Careful, that’s hot!

So Gamera jams telephone poles in his ears to block out Jiger’s sonic weapon and then straight-up murders her by slamming the spike end of the statue into her forehead in a gush of blood. Roll credits. Gamera always vanquishes his foes in his movies, often killing them off, but this still seemed pretty cold-blooded, even for a giant radioactive flying turtle with comically outsized canines. Pam, am I wrong, didn’t that final death scene seem a bit excessive for a kids‘ movie?

I know, Asian Kenny’s voice is terrible.

Yes, that battle did seem to be too violent for a kids' movie. If you look closely when the statue penetrated Jiger's head, even the Kennies looked a little disturbed, although for most of the fight, both Gamera and Jiger moved so stiffly and unnaturally, and the surroundings were so clearly models, that I doubt if even a seven-year-old would be able to suspend disbelief enough to think it was anything other than stuntmen pretending to fight. In fact, it looks as though most of the time it wasn't even stuntmen in suits - it was clay models suspended from wires. I think you were right, this movie was aimed at seven-year-olds by men who had no idea what children that age like.

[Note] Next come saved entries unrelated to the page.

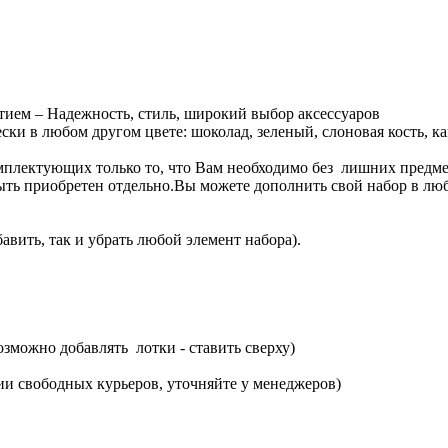
тием – Надежность, стиль, широкий выбор аксессуаров
ки в любом другом цвете: шоколад, зеленый, слоновая кость, как
мплектующих только то, что Вам необходимо без лишних предме
ыть приобретен отдельно.Вы можете дополнить свой набор в л
авить, так и убрать любой элемент набора).
озможно добавлять лотки - ставить сверху)
ии свободных курьеров, уточняйте у менеджеров)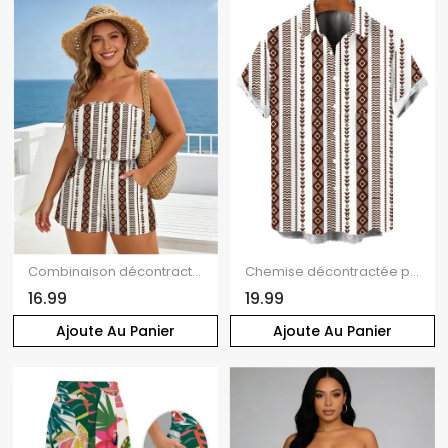
Combinaison décontractée à imprimé ethnique géométrique, poche et épaules dénudées
Chemise décontractée pour homme à imprimé ethnique géométrique, boutonnée
16.99
19.99
Ajoute Au Panier
Ajoute Au Panier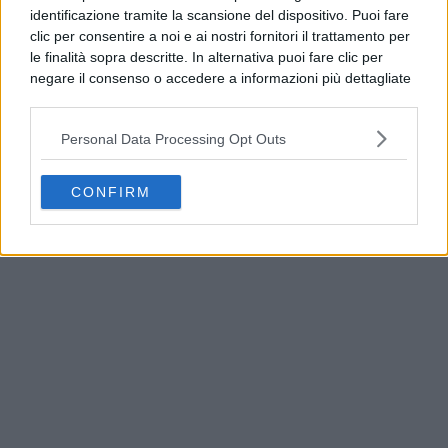
identificazione tramite la scansione del dispositivo. Puoi fare
clic per consentire a noi e ai nostri fornitori il trattamento per
le finalità sopra descritte. In alternativa puoi fare clic per
negare il consenso o accedere a informazioni più dettagliate
e modificare le tue preferenze prima di acconsentire.
Si rende noto che alcuni trattamenti dei dati personali
Personal Data Processing Opt Outs
possono non richiedere il tuo consenso, ma hai il diritto di
opporti a tale trattamento. Le tue preferenze si
applicheranno solo a questo sito web. Puoi modificare le tue
CONFIRM
Qualiano, rifiuti e materiale edile in periferia:
preferenze in qualsiasi momento ritornando su questo sito o
continuano gli abbandoni
consultando la nostra
informativa sulla riservatezza
.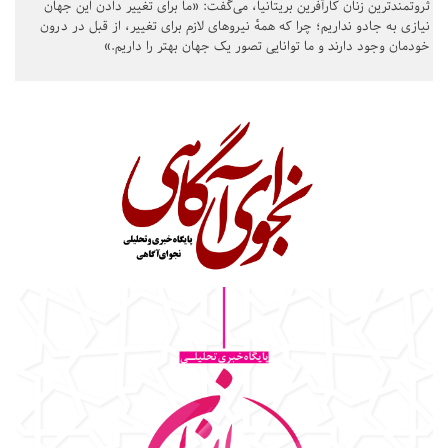
ثروتمندترین زنان کارآفرین بریتانیا، می‌گفت: «ما برای تغییر دادن این جهان
نیازی به جادو نداریم؛ چرا که همهٔ نیروهای لازم برای تغییر، از قبل در درون
خودمان وجود دارند و ما توانایی تصور یک جهان بهتر را داریم.»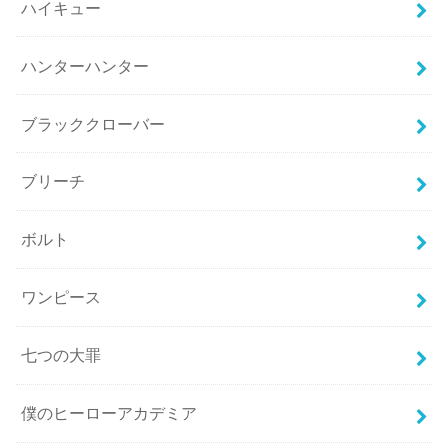
ハイキュー
ハンターハンター
ブラッククローバー
ブリーチ
ボルト
ワンピース
七つの大罪
僕のヒーローアカデミア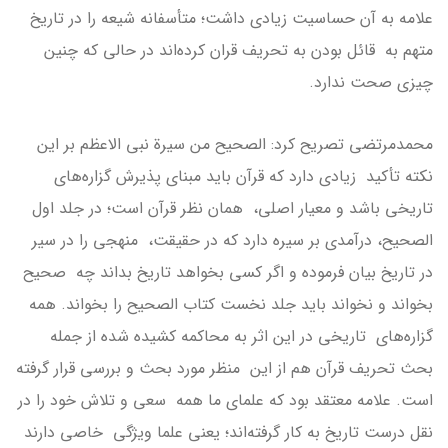
علامه به آن حساسیت زیادی داشت؛ متأسفانه شیعه را در تاریخ
متهم به قائل بودن به تحریف قران کرده‌اند در حالی که چنین
چیزی صحت ندارد.
محمدمرتضی تصریح کرد: الصحیح من سیرة نبی الاعظم بر این
نکته تأکید زیادی دارد که قرآن باید مبنای پذیرش گزاره‌های
تاریخی باشد و معیار اصلی، همان نظر قرآن است؛ در جلد اول
الصحیح، درآمدی بر سیره دارد که در حقیقت، منهجی را در سیر
در تاریخ بیان فرموده و اگر کسی بخواهد تاریخ بداند چه صحیح
بخواند و نخواند باید جلد نخست کتاب الصحیح را بخواند. همه
گزاره‌های تاریخی در این اثر به محاکمه کشیده شده از جمله
بحث تحریف قرآن هم از این منظر مورد بحث و بررسی قرار گرفته
است. علامه معتقد بود که علمای ما همه سعی و تلاش خود را در
نقل درست تاریخ به کار گرفته‌اند؛ یعنی علما ویژگی خاصی دارند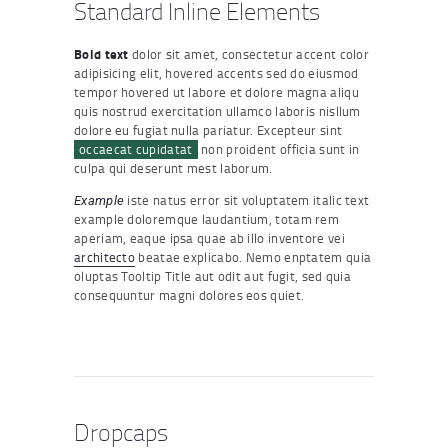
Standard Inline Elements
Bold text
dolor sit amet, consectetur accent color
adipisicing elit, hovered accents sed do eiusmod
tempor hovered ut labore et dolore magna aliqu
quis nostrud exercitation ullamco laboris nisllum
dolore eu fugiat nulla pariatur. Excepteur sint
occaecat cupidatat
non proident officia sunt in
culpa qui deserunt mest laborum.
iste natus error sit voluptatem italic text
Example
example doloremque laudantium, totam rem
aperiam, eaque ipsa quae ab illo inventore vei
architecto
beatae explicabo. Nemo enptatem quia
oluptas Tooltip Title aut odit aut fugit, sed quia
consequuntur magni dolores eos quiet.
Dropcaps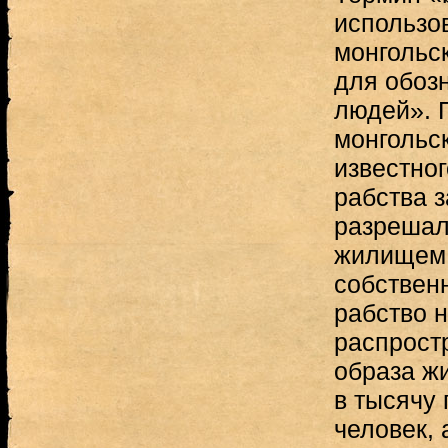
использо
монгольс
для обоз
людей». 
монгольск
известног
рабства з
разрешал
жилищем 
собствен
рабство 
распростр
образа жи
в тысячу 
человек, 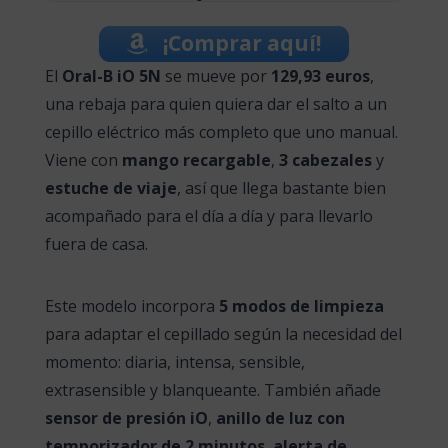
¡Comprar aquí!
El
Oral-B iO 5N
se mueve por
129,93 euros
,
una rebaja para quien quiera dar el salto a un
cepillo eléctrico más completo que uno manual.
Viene con
mango recargable
,
3 cabezales
y
estuche de viaje
, así que llega bastante bien
acompañado para el día a día y para llevarlo
fuera de casa.
Este modelo incorpora
5 modos de limpieza
para adaptar el cepillado según la necesidad del
momento: diaria, intensa, sensible,
extrasensible y blanqueante. También añade
sensor de presión iO
,
anillo de luz con
temporizador de 2 minutos
,
alerta de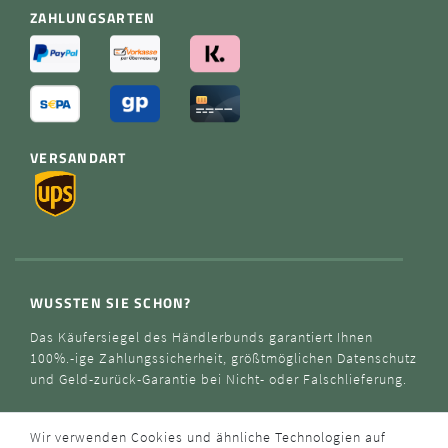
ZAHLUNGSARTEN
VERSANDART
WUSSTEN SIE SCHON?
Das Käufersiegel des Händlerbunds garantiert Ihnen
100%.-ige Zahlungssicherheit, größtmöglichen Datenschutz
und Geld-zurück-Garantie bei Nicht- oder Falschlieferung.
Wir verwenden Cookies und ähnliche Technologien auf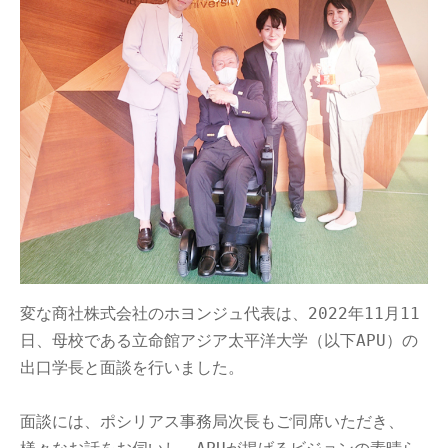
変な商社株式会社のホヨンジュ代表は、2022年11月11
日、母校である立命館アジア太平洋大学（以下APU）の
出口学長と面談を行いました。

面談には、ポシリアス事務局次長もご同席いただき、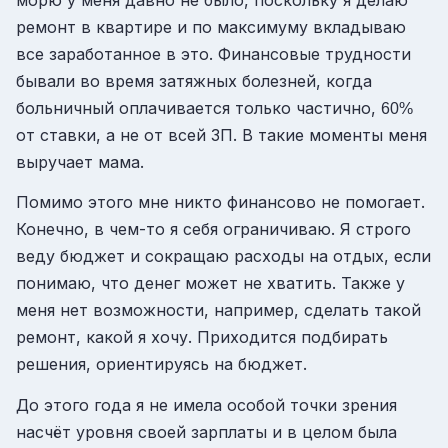
ремонт в квартире и по максимуму вкладываю
все заработанное в это. Финансовые трудности
бывали во время затяжных болезней, когда
больничный оплачивается только частично,
60%
от ставки, а не от всей ЗП. В такие моменты меня
выручает мама.
Помимо этого мне никто финансово не помогает.
Конечно, в чем-то я себя ограничиваю. Я строго
веду бюджет и сокращаю расходы на отдых, если
понимаю, что денег может не хватить. Также у
меня нет возможности, например, сделать такой
ремонт, какой я хочу. Приходится подбирать
решения, ориентируясь на бюджет.
До этого года я не имела особой точки зрения
насчёт уровня своей зарплаты и в целом была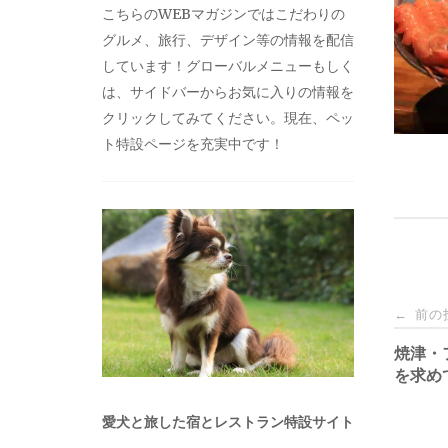
こちらのWEBマガジンではこだわりの
グルメ、旅行、デザイン等の情報を配信
しています！グローバルメニューもしく
は、サイドバーからお気に入りの情報を
クリックしてみてください。現在、ペッ
ト特設ページを充実中です！
投
前の
←
稿
焼津・
を求め
ナ
愛犬と旅した宿とレストラン特設サイト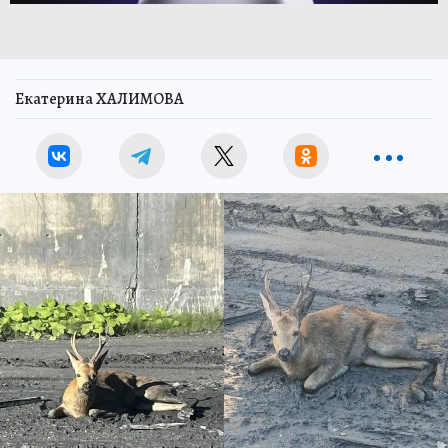
Екатерина ХАЛИМОВА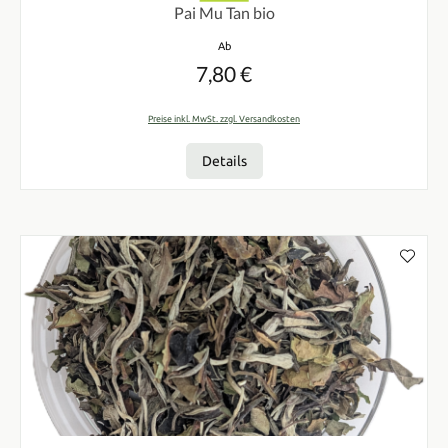
Pai Mu Tan bio
Regulärer Preis:
Ab
7,80 €
Preise inkl. MwSt. zzgl. Versandkosten
Details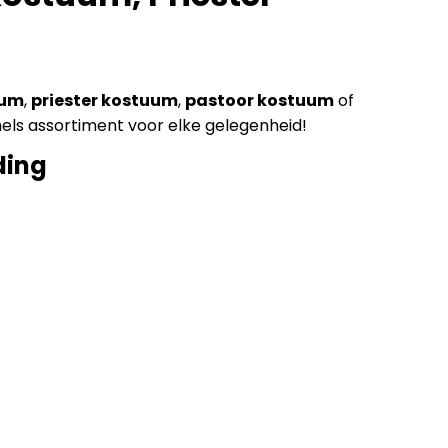
uum
,
priester kostuum
,
pastoor kostuum
of
emels assortiment voor elke gelegenheid!
ding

Worse, the people who made this movie clearly had no respect at all for their audience. The "science" seemed to have been made up as the movie went along, and as I've said before, I hate it when a movie thinks it's safe to do that because its audience will be too ignorant to notice. The Kennies were too obviously written to pander to children's fantasies of being powerful and important, sacrificing all credibility and making those Kennies so annoying that at times when they had a lot of dialogue, I wanted to throw something at the computer screen. I thought Destroy all Planets was bad, but Gamera vs. Jiger is much, much worse. Destroy all Planets had at least a few original moments, but Gamera vs. Jiger is carboard characters stumbling their was through a cardboard plot on (sometimes lierally) a cardboard set. In fact, the only thing more irritating than the Kennies was the constant references to the Expo. Hmm, I wonder if the Expo committee didn't kick in some money to fund this movie. I wouldn't be at all surprised. Daiei Films went bankrupt soon after this movie was released, and I'm not surprised, if this is the kind of movie they were turning out by 1970. I don't recommend this movie at all. Even if you have seven-year-olds to entertain, there are many movies out there (in fact, most of the movies out there) that will do a better job and won't make you want to hammer your head against a wall until the blood blocks your view of the screen.

In case you were wondering, I hate this movie.

The End.

Written in October 2013 by Nathan Decker and Pam Burda.